Helping a Foster Child Heal from Trauma
Whether you’re a foster parent or an adoptive parent, you may encounter a child who’s gone through trauma. Trauma results from any situation where the well-being of a child or someone they loved was threatened. Many foster children have experienced either neglect or abuse or witnessed domestic violence. When traumatized children come into your home, you’ll need to develop your home into a place for them to grow and heal.
Create a safe place.
A foster child may be surrounded by a whirlwind of chaos, relational instability, and domestic uncertainty. You may be the only place of calm in the middle of their storm. While you may not know how long he or she will be in your care, you can make the most of the time you do have him or her there.
Seek to understand the child. Some children need to talk about their experiences. Others don’t want to. But you can let them know that it’s okay for them to talk about what’s happened in their lives and to talk about their feelings. A child may not know why they’re angry or sad, but you can encourage him or her to talk about it. Teach the child healthy ways of processing emotions.

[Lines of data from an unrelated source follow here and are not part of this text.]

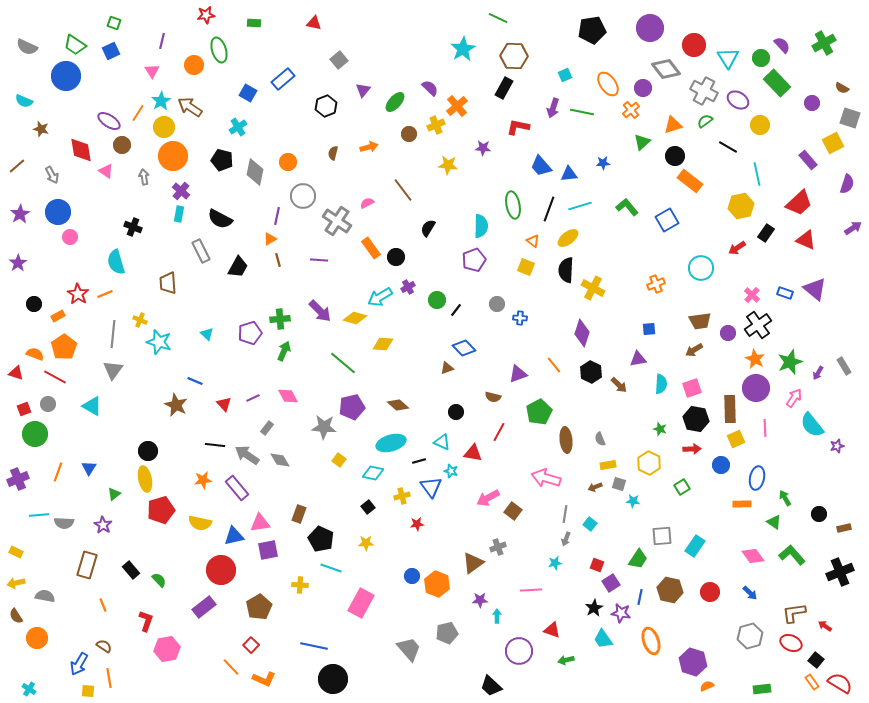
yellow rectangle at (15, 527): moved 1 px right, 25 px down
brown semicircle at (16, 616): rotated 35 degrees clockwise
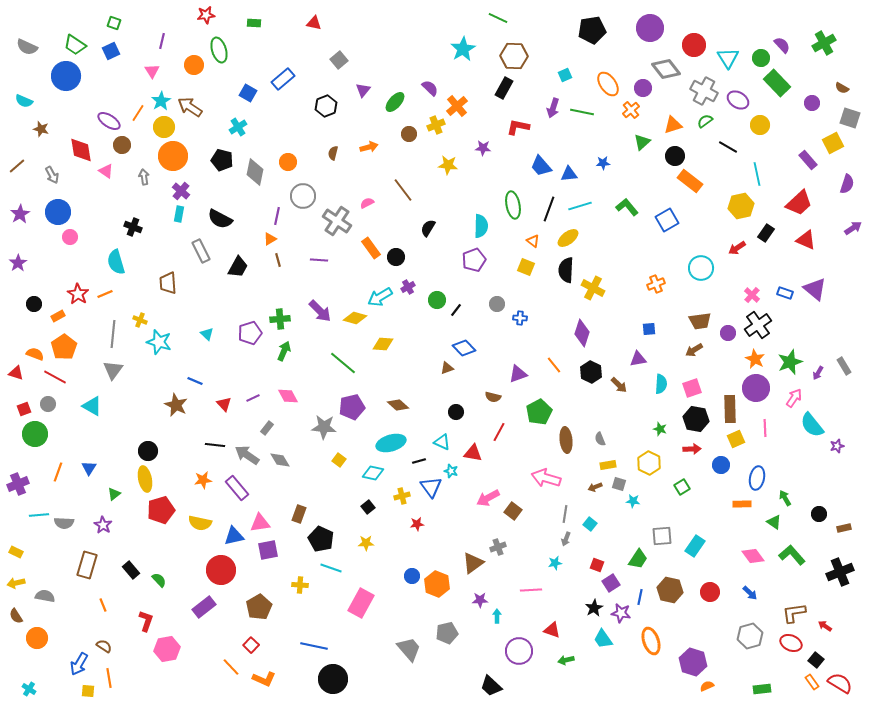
purple cross at (18, 479): moved 5 px down
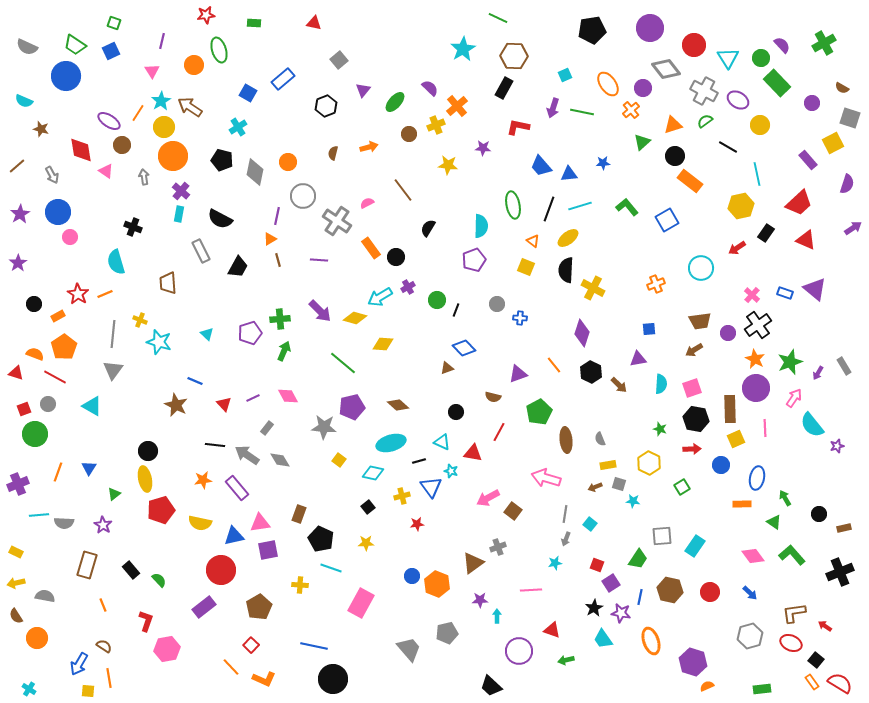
black line at (456, 310): rotated 16 degrees counterclockwise
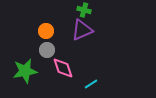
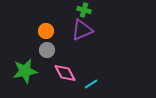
pink diamond: moved 2 px right, 5 px down; rotated 10 degrees counterclockwise
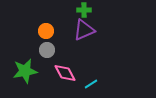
green cross: rotated 16 degrees counterclockwise
purple triangle: moved 2 px right
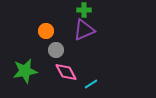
gray circle: moved 9 px right
pink diamond: moved 1 px right, 1 px up
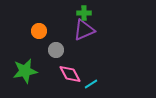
green cross: moved 3 px down
orange circle: moved 7 px left
pink diamond: moved 4 px right, 2 px down
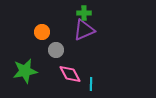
orange circle: moved 3 px right, 1 px down
cyan line: rotated 56 degrees counterclockwise
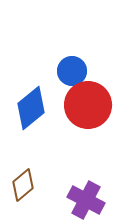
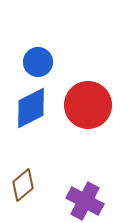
blue circle: moved 34 px left, 9 px up
blue diamond: rotated 12 degrees clockwise
purple cross: moved 1 px left, 1 px down
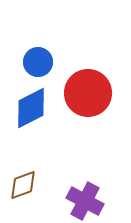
red circle: moved 12 px up
brown diamond: rotated 20 degrees clockwise
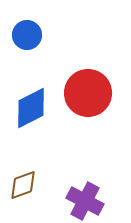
blue circle: moved 11 px left, 27 px up
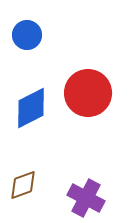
purple cross: moved 1 px right, 3 px up
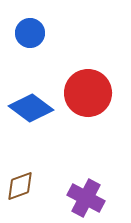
blue circle: moved 3 px right, 2 px up
blue diamond: rotated 63 degrees clockwise
brown diamond: moved 3 px left, 1 px down
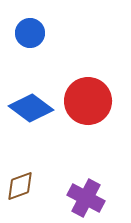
red circle: moved 8 px down
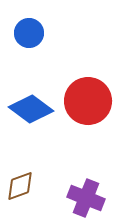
blue circle: moved 1 px left
blue diamond: moved 1 px down
purple cross: rotated 6 degrees counterclockwise
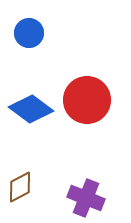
red circle: moved 1 px left, 1 px up
brown diamond: moved 1 px down; rotated 8 degrees counterclockwise
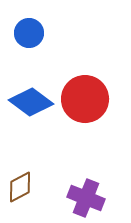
red circle: moved 2 px left, 1 px up
blue diamond: moved 7 px up
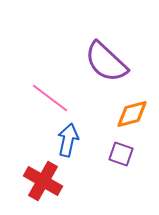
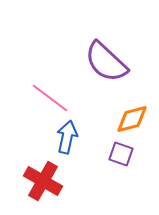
orange diamond: moved 5 px down
blue arrow: moved 1 px left, 3 px up
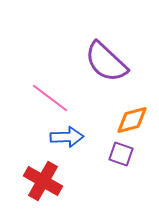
orange diamond: moved 1 px down
blue arrow: rotated 76 degrees clockwise
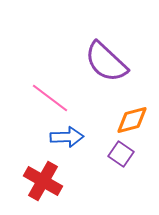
purple square: rotated 15 degrees clockwise
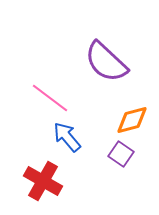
blue arrow: rotated 128 degrees counterclockwise
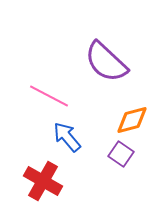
pink line: moved 1 px left, 2 px up; rotated 9 degrees counterclockwise
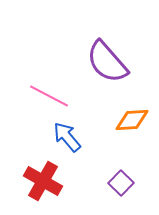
purple semicircle: moved 1 px right; rotated 6 degrees clockwise
orange diamond: rotated 12 degrees clockwise
purple square: moved 29 px down; rotated 10 degrees clockwise
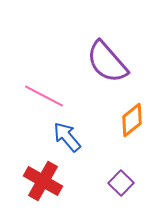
pink line: moved 5 px left
orange diamond: rotated 36 degrees counterclockwise
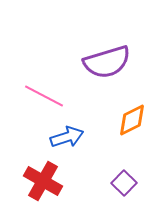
purple semicircle: rotated 66 degrees counterclockwise
orange diamond: rotated 12 degrees clockwise
blue arrow: rotated 112 degrees clockwise
purple square: moved 3 px right
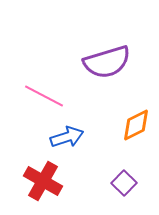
orange diamond: moved 4 px right, 5 px down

As a foster care provider, you are the lifeboat. However, a child may not see or acknowledge that. Many times, children have learned not to trust adults. You’ll need to build trust with the child. This may take time and a lot of patience.
Build healthy relationships.
A foster child may have developed some antisocial or uncomfortable behaviors due to their traumatic experiences; however, don’t let that deter you from introducing healthy relationships with family and friends into their lives. You never know when a grandparent, a cousin, or a close friend has the capability to reach a part of their life that you’ve been unable to reach.
A foster child may need to be taught how to consider other people’s feelings and how to process their interactions with other people. Show a child what healthy relationships look like and talk to them about how to develop those for themselves.
Don’t be afraid to seek the help of professionals or support groups. These people are trained to coach troubled children and teens through their life events and emotions. And as the caregiver, you’ll probably need some support too.
Teach healthy behaviors.
A foster child may need to be taught practical skills like proper personal care, diet, and responsibility, or awareness of the destructive effects of things like drugs, alcohol, smoking, and promiscuity.
Praise good choices and behaviors. Require children to take responsibility for bad choices or behaviors. Set firm boundaries and stay consistent with your requirements. Many times, a foster child will test boundaries, but longs for them at the same time.
When traumatized children come into your home, they need a healing environment. How you create that environment depends on the child, because every child is different. Fortunately, it is possible for children to heal. As Josh Shipp, a former foster child, says, “Every kid is one caring adult away from being a success story.”